I would go so far as to say that free societies depend on government limitation on freedom to protect personal safety and public morality. This is because supporters of personal freedom rely on simplistic assumptions about human behavior. In order for personal freedom to peaceably exist with an orderly society, you must have benign human nature, social harmony, and universal goodwill. But, it is often the case that these factors can only be maintained through government regulation. The fact is that personal liberty fundamentalists care less abut the public good and the general welfare than about their freedom to do whatever they please.
Nothing in these two paragraphs is less true than Left of Aggieland's comments. There is no completely free society, and we would be hard pressed to develop a comprehensive definition of "free society" in the first place. Yet, we can tell the difference between societies that have more or less respect for basic civil liberties. We know that Iran is less free than Turkey which is less free than France which is less free than the United States. Moreover, the absence of natural metrics or clear definition of personal freedom or individual liberty don't justify restrictions on free speech, free association, or a free press. For example, the existence of laws banning selling pornography to minors does not automatically condone other laws to protect public morality such as laws banning "obscene" books from public libraries. Likewise, the existence of laws that prevent businesses from hiring small children does not automatically justify the entire edifice of modern labor law.

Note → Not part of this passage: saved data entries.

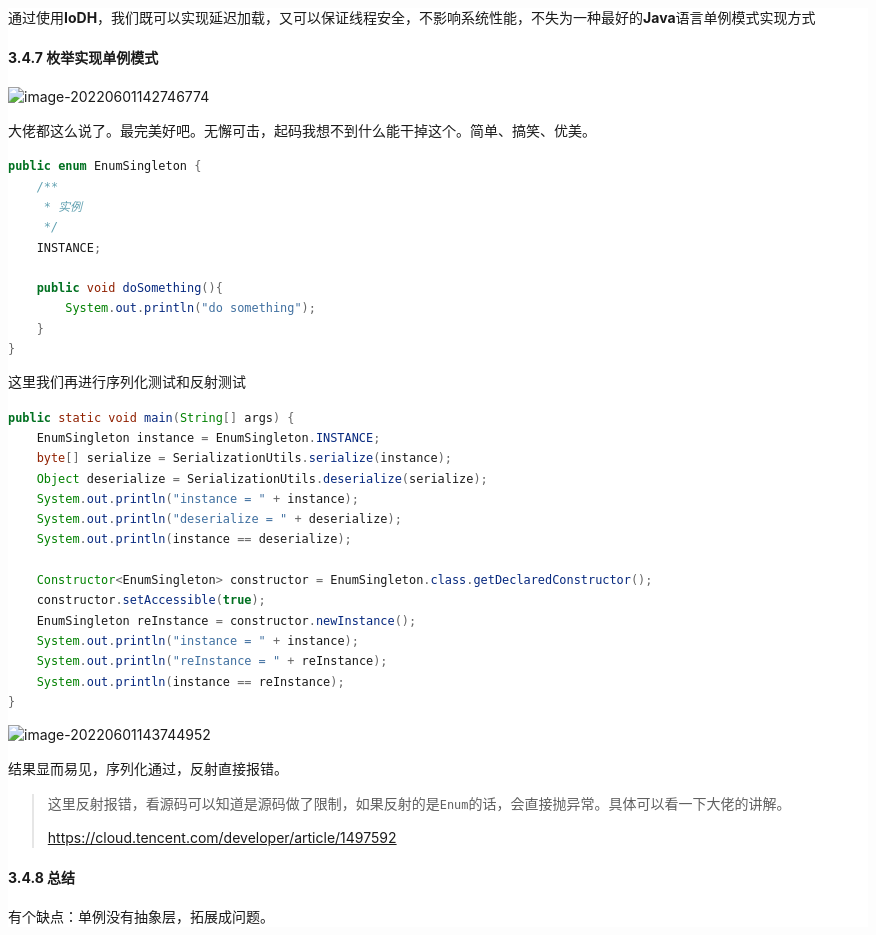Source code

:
 ```java
```

通过使用**IoDH**，我们既可以实现延迟加载，又可以保证线程安全，不影响系统性能，不失为一种最好的**Java**语言单例模式实现方式

#### 3.4.7 枚举实现单例模式

![image-20220601142746774](https://howe-pic-bed.oss-cn-beijing.aliyuncs.com/picbed/202206011427392.png)

大佬都这么说了。最完美好吧。无懈可击，起码我想不到什么能干掉这个。简单、搞笑、优美。

```java
public enum EnumSingleton {
    /**
     * 实例
     */
    INSTANCE;

    public void doSomething(){
        System.out.println("do something");
    }
}
```

这里我们再进行序列化测试和反射测试

```java
public static void main(String[] args) {
    EnumSingleton instance = EnumSingleton.INSTANCE;
    byte[] serialize = SerializationUtils.serialize(instance);
    Object deserialize = SerializationUtils.deserialize(serialize);
    System.out.println("instance = " + instance);
    System.out.println("deserialize = " + deserialize);
    System.out.println(instance == deserialize);
    
    Constructor<EnumSingleton> constructor = EnumSingleton.class.getDeclaredConstructor();
    constructor.setAccessible(true);
    EnumSingleton reInstance = constructor.newInstance();
    System.out.println("instance = " + instance);
    System.out.println("reInstance = " + reInstance);
    System.out.println(instance == reInstance);
}
```

![image-20220601143744952](https://howe-pic-bed.oss-cn-beijing.aliyuncs.com/picbed/202206011437040.png)

结果显而易见，序列化通过，反射直接报错。

> 这里反射报错，看源码可以知道是源码做了限制，如果反射的是`Enum`的话，会直接抛异常。具体可以看一下大佬的讲解。
>
> https://cloud.tencent.com/developer/article/1497592

#### 3.4.8 总结

有个缺点：单例没有抽象层，拓展成问题。
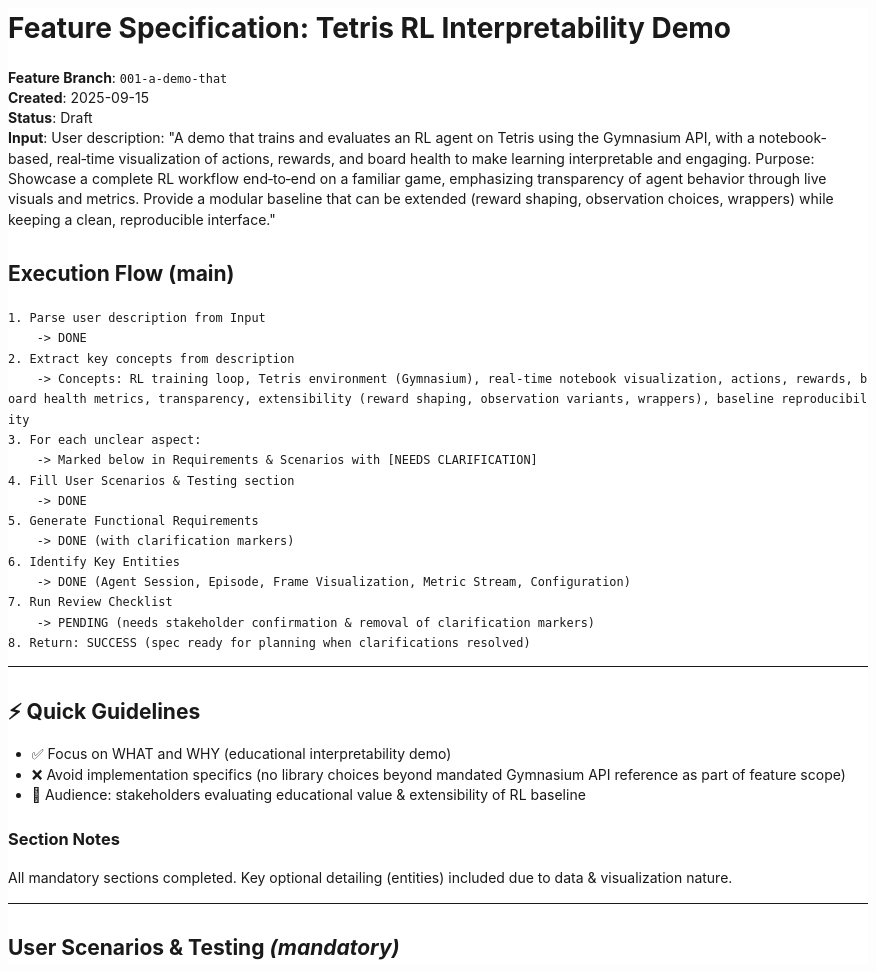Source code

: # Feature Specification: Tetris RL Interpretability Demo

**Feature Branch**: `001-a-demo-that`  
**Created**: 2025-09-15  
**Status**: Draft  
**Input**: User description: "A demo that trains and evaluates an RL agent on Tetris using the Gymnasium API, with a notebook-based, real‑time visualization of actions, rewards, and board health to make learning interpretable and engaging. Purpose: Showcase a complete RL workflow end‑to‑end on a familiar game, emphasizing transparency of agent behavior through live visuals and metrics. Provide a modular baseline that can be extended (reward shaping, observation choices, wrappers) while keeping a clean, reproducible interface."

## Execution Flow (main)

```text
1. Parse user description from Input
	-> DONE
2. Extract key concepts from description
	-> Concepts: RL training loop, Tetris environment (Gymnasium), real-time notebook visualization, actions, rewards, board health metrics, transparency, extensibility (reward shaping, observation variants, wrappers), baseline reproducibility
3. For each unclear aspect:
	-> Marked below in Requirements & Scenarios with [NEEDS CLARIFICATION]
4. Fill User Scenarios & Testing section
	-> DONE
5. Generate Functional Requirements
	-> DONE (with clarification markers)
6. Identify Key Entities
	-> DONE (Agent Session, Episode, Frame Visualization, Metric Stream, Configuration)
7. Run Review Checklist
	-> PENDING (needs stakeholder confirmation & removal of clarification markers)
8. Return: SUCCESS (spec ready for planning when clarifications resolved)
```

---

## ⚡ Quick Guidelines

- ✅ Focus on WHAT and WHY (educational interpretability demo)
- ❌ Avoid implementation specifics (no library choices beyond mandated Gymnasium API reference as part of feature scope)
- 👥 Audience: stakeholders evaluating educational value & extensibility of RL baseline

### Section Notes

All mandatory sections completed. Key optional detailing (entities) included due to data & visualization nature.

---

## User Scenarios & Testing *(mandatory)*
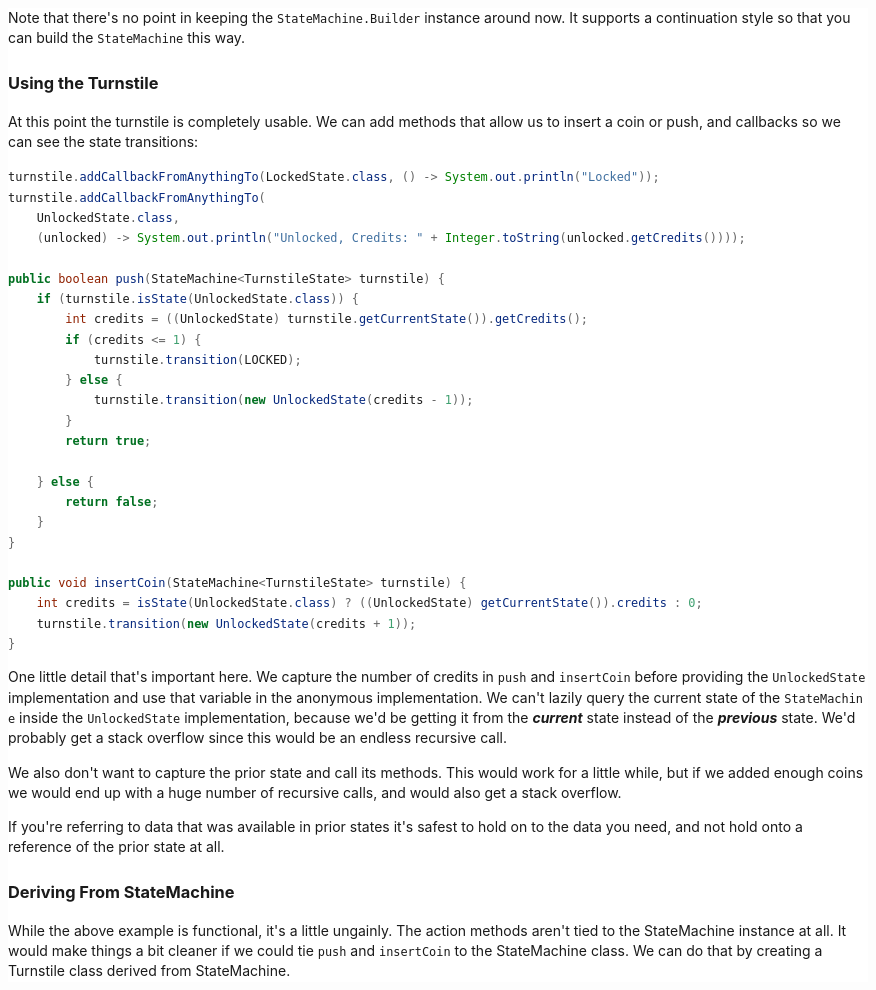 Note that there's no point in keeping the `StateMachine.Builder` instance around now. It supports a continuation style so that you can build the `StateMachine` this way.

### Using the Turnstile

At this point the turnstile is completely usable. We can add methods that allow us to insert a coin or push, and callbacks so we can see the state transitions:

```java
turnstile.addCallbackFromAnythingTo(LockedState.class, () -> System.out.println("Locked"));
turnstile.addCallbackFromAnythingTo(
    UnlockedState.class,
    (unlocked) -> System.out.println("Unlocked, Credits: " + Integer.toString(unlocked.getCredits())));

public boolean push(StateMachine<TurnstileState> turnstile) {
    if (turnstile.isState(UnlockedState.class)) {
        int credits = ((UnlockedState) turnstile.getCurrentState()).getCredits();
        if (credits <= 1) {
            turnstile.transition(LOCKED);
        } else {
            turnstile.transition(new UnlockedState(credits - 1));
        }
        return true;

    } else {
        return false;
    }
}

public void insertCoin(StateMachine<TurnstileState> turnstile) {
    int credits = isState(UnlockedState.class) ? ((UnlockedState) getCurrentState()).credits : 0;
    turnstile.transition(new UnlockedState(credits + 1));
}
```

One little detail that's important here. We capture the number of credits in `push` and `insertCoin` before providing the `UnlockedState` implementation and use that variable in the anonymous implementation. We can't lazily query the current state of the `StateMachine` inside the `UnlockedState` implementation, because we'd be getting it from the ***current*** state instead of the ***previous*** state. We'd probably get a stack overflow since this would be an endless recursive call.

We also don't want to capture the prior state and call its methods. This would work for a little while, but if we added enough coins we would end up with a huge number of recursive calls, and would also get a stack overflow.

If you're referring to data that was available in prior states it's safest to hold on to the data you need, and not hold onto a reference of the prior state at all.

### Deriving From StateMachine

While the above example is functional, it's a little ungainly. The action methods aren't tied to the StateMachine instance at all. It would make things a bit cleaner if we could tie `push` and `insertCoin` to the StateMachine class. We can do that by creating a Turnstile class derived from StateMachine.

The crux of the matter is that economic and civil liberties are both often subject to social regulation through political processes. Reasonable regulations to preserve public good and limit negative externalities in the marketplace are fine in principle. Likewise, reasonable regulation of personal freedom to preserve the peace and public decency are fine in principle. The argument is not (generally) about whether any regulation should be allowed but whether a particular regulation on personal or economic freedom is socially useful.